(Problem): Check every line of the data for the word "downstream", and copy those that have it.

----------------------------------------

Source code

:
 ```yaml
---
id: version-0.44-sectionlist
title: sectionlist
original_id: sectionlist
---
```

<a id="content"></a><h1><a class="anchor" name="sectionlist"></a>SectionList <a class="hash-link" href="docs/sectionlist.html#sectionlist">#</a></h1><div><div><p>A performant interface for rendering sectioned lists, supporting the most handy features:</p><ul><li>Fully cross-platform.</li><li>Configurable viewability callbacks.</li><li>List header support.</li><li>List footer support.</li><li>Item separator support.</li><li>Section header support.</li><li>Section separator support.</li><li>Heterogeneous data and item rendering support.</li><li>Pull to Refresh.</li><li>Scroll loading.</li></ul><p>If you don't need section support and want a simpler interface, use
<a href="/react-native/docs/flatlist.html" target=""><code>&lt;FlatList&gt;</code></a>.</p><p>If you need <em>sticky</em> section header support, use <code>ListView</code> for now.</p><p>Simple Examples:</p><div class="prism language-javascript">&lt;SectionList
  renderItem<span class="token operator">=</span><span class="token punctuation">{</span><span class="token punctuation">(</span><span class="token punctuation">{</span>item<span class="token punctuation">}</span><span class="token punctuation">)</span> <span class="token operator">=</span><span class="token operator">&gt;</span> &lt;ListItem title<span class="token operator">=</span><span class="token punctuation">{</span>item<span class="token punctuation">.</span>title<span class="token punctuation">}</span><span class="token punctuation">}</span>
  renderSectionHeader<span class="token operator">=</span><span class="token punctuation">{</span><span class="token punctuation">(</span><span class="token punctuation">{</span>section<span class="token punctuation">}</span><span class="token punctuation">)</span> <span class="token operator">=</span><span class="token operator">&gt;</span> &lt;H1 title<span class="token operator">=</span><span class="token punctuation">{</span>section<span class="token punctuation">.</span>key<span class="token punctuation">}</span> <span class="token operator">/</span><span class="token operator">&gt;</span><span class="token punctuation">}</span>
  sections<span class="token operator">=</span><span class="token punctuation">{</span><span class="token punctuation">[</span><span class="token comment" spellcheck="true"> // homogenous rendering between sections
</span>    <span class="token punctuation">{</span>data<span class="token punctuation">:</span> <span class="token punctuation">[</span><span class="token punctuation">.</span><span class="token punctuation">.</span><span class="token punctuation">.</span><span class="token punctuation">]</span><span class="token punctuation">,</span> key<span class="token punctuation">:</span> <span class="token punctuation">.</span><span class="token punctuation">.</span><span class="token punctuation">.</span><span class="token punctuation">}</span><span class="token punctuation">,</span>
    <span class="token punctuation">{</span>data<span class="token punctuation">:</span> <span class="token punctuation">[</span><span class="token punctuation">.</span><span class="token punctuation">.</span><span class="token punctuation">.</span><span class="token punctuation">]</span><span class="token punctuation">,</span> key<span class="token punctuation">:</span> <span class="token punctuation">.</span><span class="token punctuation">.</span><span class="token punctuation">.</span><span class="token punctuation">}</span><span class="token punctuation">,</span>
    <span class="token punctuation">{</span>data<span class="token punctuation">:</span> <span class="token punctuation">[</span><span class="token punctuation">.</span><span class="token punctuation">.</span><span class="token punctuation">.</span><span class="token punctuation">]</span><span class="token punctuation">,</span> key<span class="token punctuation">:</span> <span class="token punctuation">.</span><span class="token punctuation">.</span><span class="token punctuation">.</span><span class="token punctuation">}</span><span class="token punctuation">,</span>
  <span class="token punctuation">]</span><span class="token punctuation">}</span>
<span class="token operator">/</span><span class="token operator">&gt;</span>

----------------------------------------

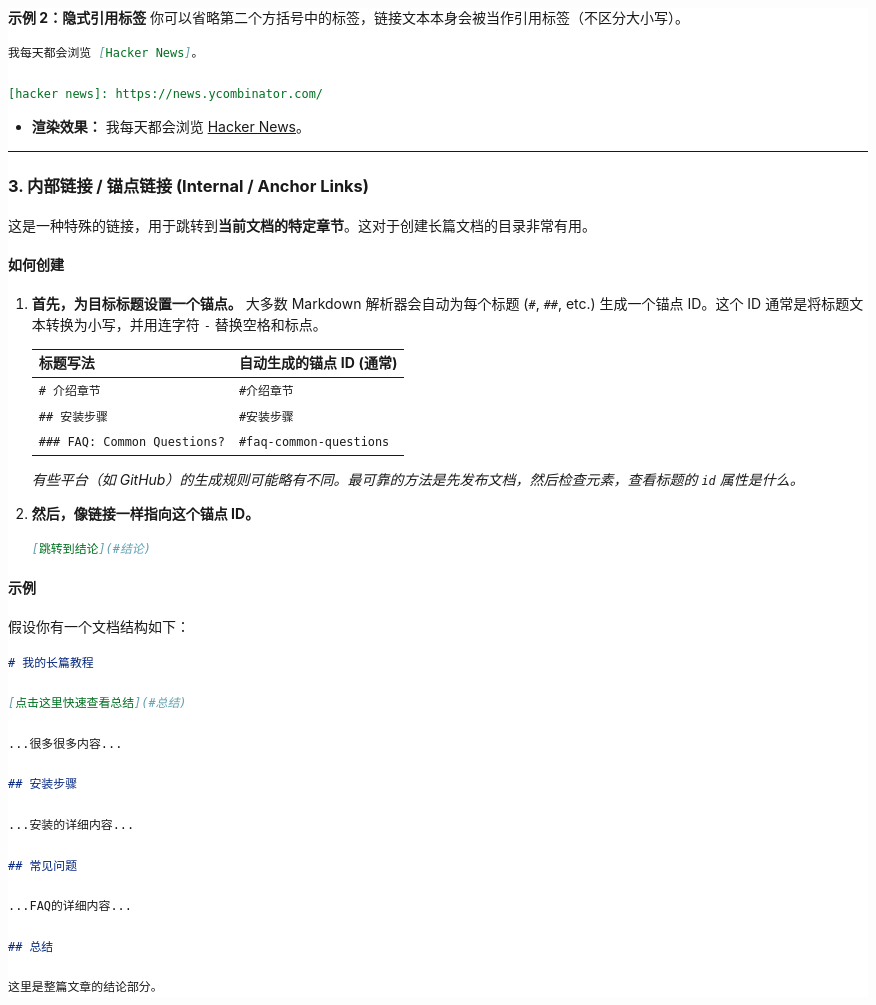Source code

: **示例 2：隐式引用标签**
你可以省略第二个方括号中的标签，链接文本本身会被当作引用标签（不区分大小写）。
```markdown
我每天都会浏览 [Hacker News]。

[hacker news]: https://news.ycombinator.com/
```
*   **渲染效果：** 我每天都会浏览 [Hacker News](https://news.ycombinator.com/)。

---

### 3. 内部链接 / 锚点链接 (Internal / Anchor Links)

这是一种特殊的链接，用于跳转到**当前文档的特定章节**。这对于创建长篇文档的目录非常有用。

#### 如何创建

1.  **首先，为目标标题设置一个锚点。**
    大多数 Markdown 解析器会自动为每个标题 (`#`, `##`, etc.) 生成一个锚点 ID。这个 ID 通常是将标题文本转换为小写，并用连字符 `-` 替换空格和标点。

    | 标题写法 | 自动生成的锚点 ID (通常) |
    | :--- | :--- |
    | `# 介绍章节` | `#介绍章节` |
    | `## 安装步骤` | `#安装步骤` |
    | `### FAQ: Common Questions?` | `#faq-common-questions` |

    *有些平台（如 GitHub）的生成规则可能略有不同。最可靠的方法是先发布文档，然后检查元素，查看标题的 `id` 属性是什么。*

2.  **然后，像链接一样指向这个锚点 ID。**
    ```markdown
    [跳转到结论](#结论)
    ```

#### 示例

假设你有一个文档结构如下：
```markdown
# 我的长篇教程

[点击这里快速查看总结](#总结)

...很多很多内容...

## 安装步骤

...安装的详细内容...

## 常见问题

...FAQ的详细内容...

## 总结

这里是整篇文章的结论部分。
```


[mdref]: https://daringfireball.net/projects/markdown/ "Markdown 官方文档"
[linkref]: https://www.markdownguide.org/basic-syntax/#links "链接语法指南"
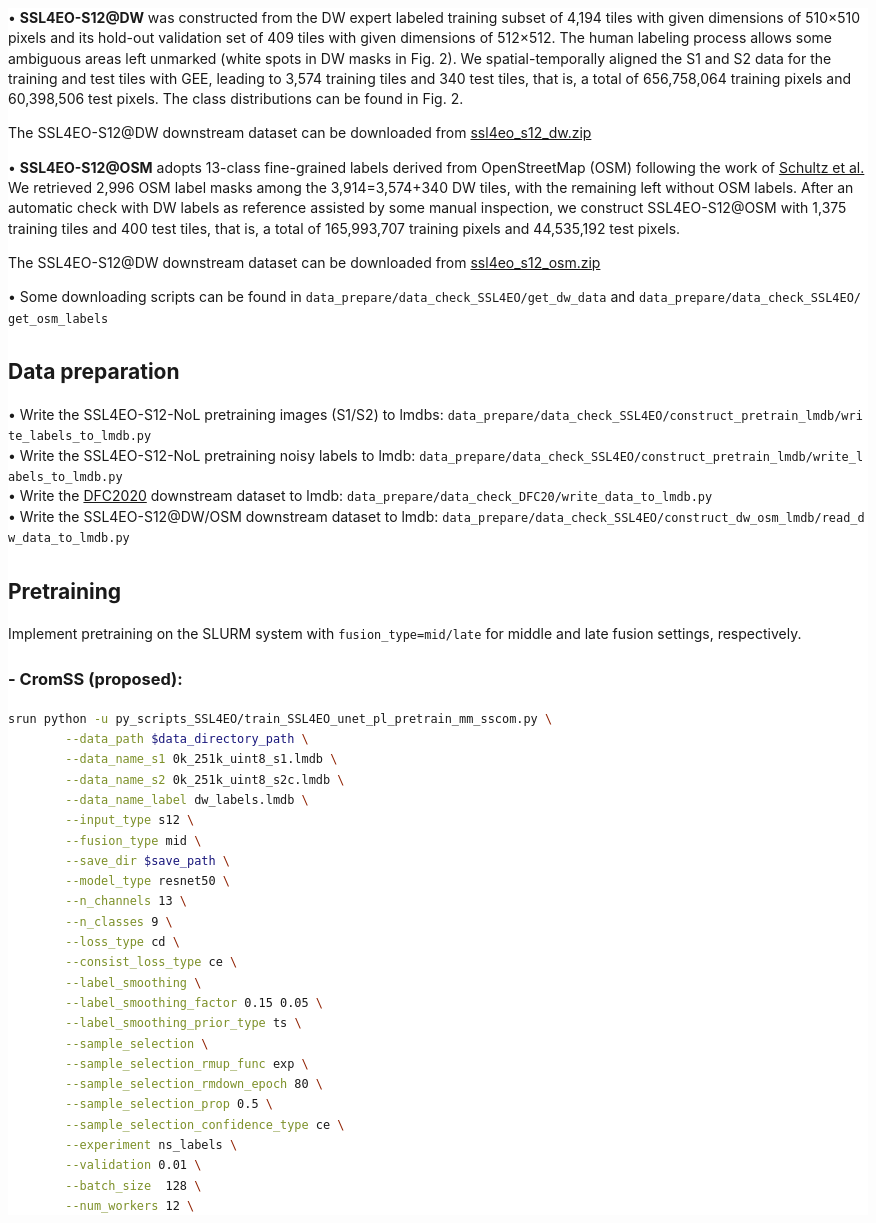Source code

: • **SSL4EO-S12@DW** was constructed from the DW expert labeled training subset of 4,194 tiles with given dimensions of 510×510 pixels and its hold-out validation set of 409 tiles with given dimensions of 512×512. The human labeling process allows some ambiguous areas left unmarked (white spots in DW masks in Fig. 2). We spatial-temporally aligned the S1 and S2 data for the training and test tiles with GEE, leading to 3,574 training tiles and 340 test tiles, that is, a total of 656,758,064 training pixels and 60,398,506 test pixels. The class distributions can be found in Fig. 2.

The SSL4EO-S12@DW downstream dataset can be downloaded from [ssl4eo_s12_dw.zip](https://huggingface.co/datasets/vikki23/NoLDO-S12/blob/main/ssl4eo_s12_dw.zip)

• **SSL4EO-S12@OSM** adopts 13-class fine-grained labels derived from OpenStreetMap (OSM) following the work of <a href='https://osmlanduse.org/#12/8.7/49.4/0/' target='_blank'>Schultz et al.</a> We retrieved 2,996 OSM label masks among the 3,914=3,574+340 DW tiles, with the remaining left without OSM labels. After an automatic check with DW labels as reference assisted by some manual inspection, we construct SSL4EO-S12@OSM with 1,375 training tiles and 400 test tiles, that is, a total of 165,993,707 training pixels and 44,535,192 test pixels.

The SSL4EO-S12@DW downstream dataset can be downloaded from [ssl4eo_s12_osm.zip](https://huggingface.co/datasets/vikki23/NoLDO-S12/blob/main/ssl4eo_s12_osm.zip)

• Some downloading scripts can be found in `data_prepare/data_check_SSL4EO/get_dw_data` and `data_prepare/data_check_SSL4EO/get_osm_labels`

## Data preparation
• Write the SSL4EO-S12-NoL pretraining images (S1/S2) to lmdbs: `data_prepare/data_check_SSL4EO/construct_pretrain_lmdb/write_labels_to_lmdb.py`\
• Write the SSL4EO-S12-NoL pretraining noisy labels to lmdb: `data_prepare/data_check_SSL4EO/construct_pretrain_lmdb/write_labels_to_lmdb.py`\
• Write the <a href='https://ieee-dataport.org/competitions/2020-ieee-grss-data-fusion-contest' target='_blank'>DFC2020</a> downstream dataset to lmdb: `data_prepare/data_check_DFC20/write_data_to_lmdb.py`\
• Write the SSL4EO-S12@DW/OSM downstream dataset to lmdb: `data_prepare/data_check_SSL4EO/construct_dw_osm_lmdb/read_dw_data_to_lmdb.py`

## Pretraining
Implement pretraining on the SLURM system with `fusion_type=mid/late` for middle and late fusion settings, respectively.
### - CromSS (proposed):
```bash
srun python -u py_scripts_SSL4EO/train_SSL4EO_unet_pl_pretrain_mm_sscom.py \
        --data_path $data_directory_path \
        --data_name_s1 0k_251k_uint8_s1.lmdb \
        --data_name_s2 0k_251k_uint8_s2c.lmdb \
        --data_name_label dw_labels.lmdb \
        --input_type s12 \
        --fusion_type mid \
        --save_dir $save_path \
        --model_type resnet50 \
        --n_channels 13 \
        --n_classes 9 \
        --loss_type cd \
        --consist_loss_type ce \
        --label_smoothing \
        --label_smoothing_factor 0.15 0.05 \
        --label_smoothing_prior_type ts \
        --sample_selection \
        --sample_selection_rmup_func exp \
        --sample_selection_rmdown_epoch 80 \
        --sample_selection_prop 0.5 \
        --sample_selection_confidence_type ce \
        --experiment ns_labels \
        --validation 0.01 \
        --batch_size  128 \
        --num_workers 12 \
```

----------------------------------------

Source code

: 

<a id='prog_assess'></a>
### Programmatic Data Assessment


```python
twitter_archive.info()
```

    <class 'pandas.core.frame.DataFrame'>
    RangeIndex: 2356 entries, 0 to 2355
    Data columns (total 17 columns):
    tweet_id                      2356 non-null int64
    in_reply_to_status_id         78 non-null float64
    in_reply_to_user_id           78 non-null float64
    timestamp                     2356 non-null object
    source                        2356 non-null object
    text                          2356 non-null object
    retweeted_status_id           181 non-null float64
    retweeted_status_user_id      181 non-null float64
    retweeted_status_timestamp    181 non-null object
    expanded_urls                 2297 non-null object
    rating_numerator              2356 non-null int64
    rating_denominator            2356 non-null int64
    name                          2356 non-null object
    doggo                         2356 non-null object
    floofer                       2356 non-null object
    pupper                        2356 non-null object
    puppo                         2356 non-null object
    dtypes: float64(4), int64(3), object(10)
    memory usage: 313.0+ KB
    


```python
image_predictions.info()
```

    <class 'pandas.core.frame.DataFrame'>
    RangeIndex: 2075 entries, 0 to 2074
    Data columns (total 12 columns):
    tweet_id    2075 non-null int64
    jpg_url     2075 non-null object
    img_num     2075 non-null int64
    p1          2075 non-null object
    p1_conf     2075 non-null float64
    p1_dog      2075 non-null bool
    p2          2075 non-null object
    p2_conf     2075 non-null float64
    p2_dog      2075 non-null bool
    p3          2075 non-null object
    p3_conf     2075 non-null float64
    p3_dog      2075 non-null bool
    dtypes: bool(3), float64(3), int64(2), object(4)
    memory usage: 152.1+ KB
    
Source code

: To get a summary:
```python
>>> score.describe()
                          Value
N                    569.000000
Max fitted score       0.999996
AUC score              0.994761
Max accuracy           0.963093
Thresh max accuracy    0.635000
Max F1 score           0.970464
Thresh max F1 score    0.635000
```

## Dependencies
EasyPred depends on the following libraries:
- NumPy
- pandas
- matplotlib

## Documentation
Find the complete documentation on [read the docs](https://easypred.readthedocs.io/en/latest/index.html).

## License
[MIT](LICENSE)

----------------------------------------

(Output of the task):
The SSL4EO-S12@DW downstream dataset can be downloaded from [ssl4eo_s12_dw.zip](https://huggingface.co/datasets/vikki23/NoLDO-S12/blob/main/ssl4eo_s12_dw.zip)
The SSL4EO-S12@DW downstream dataset can be downloaded from [ssl4eo_s12_osm.zip](https://huggingface.co/datasets/vikki23/NoLDO-S12/blob/main/ssl4eo_s12_osm.zip)
• Write the <a href='https://ieee-dataport.org/competitions/2020-ieee-grss-data-fusion-contest' target='_blank'>DFC2020</a> downstream dataset to lmdb: `data_prepare/data_check_DFC20/write_data_to_lmdb.py`\
• Write the SSL4EO-S12@DW/OSM downstream dataset to lmdb: `data_prepare/data_check_SSL4EO/construct_dw_osm_lmdb/read_dw_data_to_lmdb.py`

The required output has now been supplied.